“Crisis, value, and hope are three concepts whose intersection and mutual constitution open the door for a rethinking of the nature of economic life away from abstract models divorced from the everyday realities of ordinary people, the inadequacies of which the current world economic crisis has exposed in particularly dramatic fashion. This rethinking seeks to bring to center stage the complex ways in which people attempt to make life worth living for themselves and for future generations, involving not only waged labor but also structures of provisioning, investments in social relations, relations of trust and care, and a multitude of other forms of social action that mainstream economic models generally consider trivial, marginal, and often counterproductive” (excerpt from Narotzky and Besnier’s introduction paper).

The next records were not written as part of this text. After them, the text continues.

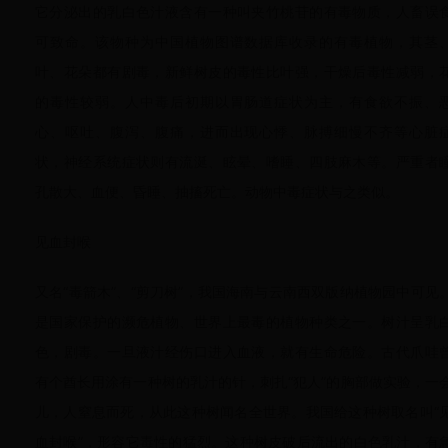
它分泌出的乳白色汁液含有一种叫夹竹桃苷的有毒物质，人畜误
可致命。该物种为中国植物图谱数据库收录的有毒植物，其茎
叶、花朵都有剧毒，新鲜树皮的毒性比叶强，干燥后毒性减弱，
的毒性较弱。人中毒后初期以胃肠道症状为主，有食欲不振、
心、呕吐、腹泻、腹痛，进而出现心悸、脉搏细慢不齐等心脏
状，神经系统症状则有流涎、眩晕、嗜睡、四肢麻木等。严重者
孔散大、血便、昏睡、抽搐死亡。动物中毒症状与之类似。
见血封喉
又名“毒箭木”、“剪刀树”，我国海南与云南西双版纳植物园中可见
是国家保护的濒危植物、世界上最毒的植物种类之一。树汁呈乳
色，剧毒。一旦液汁经伤口进入血液，就有生命危险。古代爪哇
有个酋长用涂有一种树的乳汁的针，刺扎“犯人”的胸部做实验，一
儿，人窒息而死，从此这种树闻名全世界。我国给这种树取名叫“
血封喉”，形容它毒性的猛烈。这种树皮破后流出的白色乳汁，有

The main aim of the “Crisis, Value, and Hope” Current Anthropology open-access issue issue is to fundamentally rethink the nature of economic life, emphasizing the realities of ordinary people in contrast to abstract economic models, which in recent years have proven to be all too unreliable. The varied papers in this issue explore the complex ways in which people in different ethnographic contexts negotiate often precarious conditions to make a life for themselves and for future generations. The 12 contributions that comprise this issue are grouped under three major headings: (1) negotiating regimes of value: debt, shame, sacrifice, and the future, (2) time-space dimensions of making a living in times of uncertainty, and (3) the worth of people and the moral obligation to care.
The articles in this interesting special Current Anthropology issue were developed from papers originally presented at the Wenner-Gren international symposium which took place in Sintra, Portugal, September 14–20, 2012.